The Dilemma of Delisting Species

July 6, 2000 -- The bald eagle is proving what a lot of jailbirds already know: it can be a lot easier getting in than getting out.

The national symbol was supposed to have been removed from the Endangered Species List by now, but its “delisting” has been placed on hold. There doesn’t seem to be much debate over the fact that the white-headed raptor with the ferocious expression has rebounded somewhat in the years since Congress banned killing it in 1940 — long before the Endangered Species Act was passed in 1973.

Outlawing the use of DDT which destroyed its eggs, and taking measures to protect its habitat helped the bald eagle rebound from its precarious level of fewer than 500 pairs in the contiguous states less than four decades ago. There are believed to be nearly 1,200 pairs today in the “Lower 48,” and outside my office window in Alaska they are more common than pigeons.

So what’s the problem here? Partly, a lack of good science.

Gauging When Enough Is Enough

Federal officials wanted to point to the eagle as a stirring example of the successful application of a popular law designed to protect critters that are dying out, largely because humans have messed up their environment. But now they say they want to think about it a bit more because if the eagle is removed from the list, how can they be sure its habitat will be protected?

Environmental groups largely oppose the delisting because they see no gain, and some threat, in any relaxation of the monitoring and protection that is required under the law for a listed species.But the chief dilemma in removing any creature from the protection of the act is deciding when enough is enough.

The Endangered Species Act “provided no criteria for deciding when a species should be listed, delisted or ‘downlisted’ from endangered to threatened,” reports a team of researchers in the current issue of American Scientist.
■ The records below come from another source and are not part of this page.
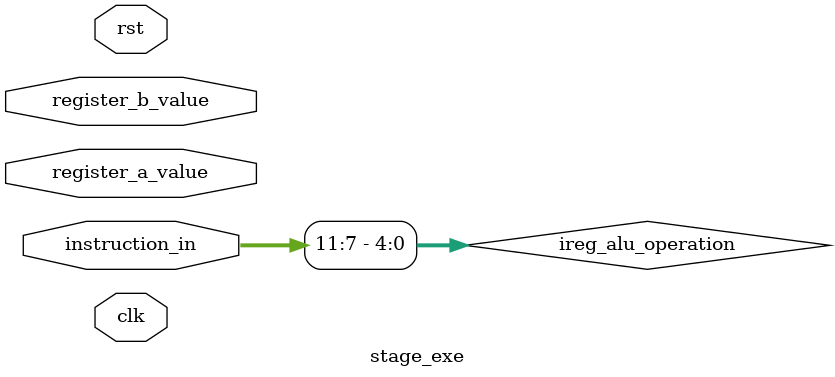
<source format=v>
module stage_exe(input clk,
                 input        rst,
                 input [31:0] instruction_in,
                 input [31:0] register_a_value,
                 input [31:0] register_b_value);

   wire [31:0] alu_result_reg_input;
   wire [31:0] alu_result;

   wire [31:0] alu_in0;
   wire [31:0] alu_in1;
   wire [4:0]  alu_op_select;

   wire [4:0]  ireg_alu_operation;

   assign ireg_alu_operation = instruction_in[11:7];

   alu_control alu_ctrl(.alu_operation(ireg_alu_operation),

                        .reg_value_0(register_a_value),
                        .reg_value_1(register_b_value),

                        // Outputs sent to ALU
                        .alu_in0(alu_in0),
                        .alu_in1(alu_in1),
                        .alu_op_select(alu_op_select)
                        );

   alu ALU(.in0(alu_in0),
           .in1(alu_in1),
           .op_select(alu_op_select),
           .out(alu_result_reg_input));

   // Execution stage result pipeline register
   reg_async_reset alu_result_reg(.clk(clk),
                                  .rst(rst),
                                  .en(1'b1),
                                  .D(alu_result_reg_input),
                                  .Q(alu_result));

   wire [31:0] execute_ireg_out;
   reg_async_reset end_execute_ireg(.clk(clk),
                                    .rst(rst),
                                    .en(1'b1),
                                    .D(instruction_in),
                                    .Q(execute_ireg_out));

   wire [31:0] register_a_value_exe;
   wire [31:0] register_b_value_exe;
   
   reg_async_reset reg_file_data_0_e(.clk(clk),
                                     .rst(rst),
                                     .en(1'b1),
                                     .D(register_a_value),
                                     .Q(register_a_value_exe));

   reg_async_reset reg_file_data_1_e(.clk(clk),
                                     .rst(rst),
                                     .en(1'b1),
                                     .D(register_b_value),
                                     .Q(register_b_value_exe));

endmodule

</source>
Addressing the broad issue of when any animal should be delisted — the scientists conclude that “no management agency has come up with a rigorous and objective definition” for when a species can be considered “recovered.”

Popularity Contest?

Leah Gerber, a wildlife ecologist at the National Center for Ecological Analysis and Synthesis at the University of California, Santa Barbara and lead author of the report, says current decisions on conservation management are inconsistent and too often based on the popularity of a specific species, not the level or evidence of the threat.

Whales and eagles get a lot of attention, and any attempt to remove them from the list is bound to be met with hostility. A toad that is holding up a popular construction project is likely to get a lot less support than the national bird.

“Every year, populations of plants, insects and even microbes reach the brink of extinction, virtually unnoticed,” write Gerber and Douglas P. DeMaster, director of the National Marine Mammal Laboratory in Seattle, and Simona Perry Roberts, a biologist with the National Marine Fisheries Service. “In the meantime, the threat of large-mammal extinctions arouses public passions, attention and, ultimately, money. It is here, at the intersection of sentimentality and scientific controversy, that conservation biologists typically face their greatest challenge.”

In other words, this is an immature science facing very mature questions in a politically-charged environment.

Gerber and her colleagues are not arguing for a relaxation of the standards, but she notes that unless the criteria for “delisting” is explicit and clear for each species, there is grave danger that decisions will be based more on politics and economics than science.

And whenever the evidence is compelling, animals and plants that have rebounded ought to be removed or the list will become “just a list that isn’t really doing anything,” she says.

But what is most essential, she says, is for scientists to come up with clear criteria that will allow policy makers to decide when success has been achieved. And that’s tough.

It’s different for each species, and it can take decades to collect the data needed for good judgment. In some cases, the data is very difficult to get, and in other cases the animal makes it a lot easier.

Missing Data

Take the case of whales. Commercial whaling so decimated whale stocks around the world that nearly all whales were listed as endangered and are now protected under international treaties. But not all whales are the same.

Each year, almost like clockwork, the Northern Pacific gray whale passes the shoreline of California on its way to it’s spawning grounds off Baja California, giving scientists the opportunity to monitor its numbers quite reliably. The grays have enjoyed a steady growth rate to a population of about 26,635 individuals. As a result, in 1994, the gray whale became the only large whale to be “delisted.”

But other whale species, including the humpback, are less predictable in their migratory habits, leaving scientists largely guessing at their numbers. And there are so few North Pacific right whales that no one is sure just how many there are, but it’s probably fewer than a hundred animals at best.

So what was good for the gray was not necessarily good enough for the right whale, which may be headed for extinction.

“We haven’t seen a calf in years,” Gerber notes, adding that the whales may be so few in number that they are having problems finding mates and thus may not be reproducing at a sustainable rate.

But, as she quickly adds, no one really knows that.

Getting answers to questions like that could take decades and buckets full of research money.And none of that will help until someone with a lot of clout decides that the Endangered Species Act may itself be endangered if scientists can’t come up with the facts.

Only then will we know if the bald eagle is, again, master of the skies.

Lee Dye’s column appears weekly on ABCNEWS.com. A former science writer for the Los Angeles Times, he now lives in Juneau, Alaska.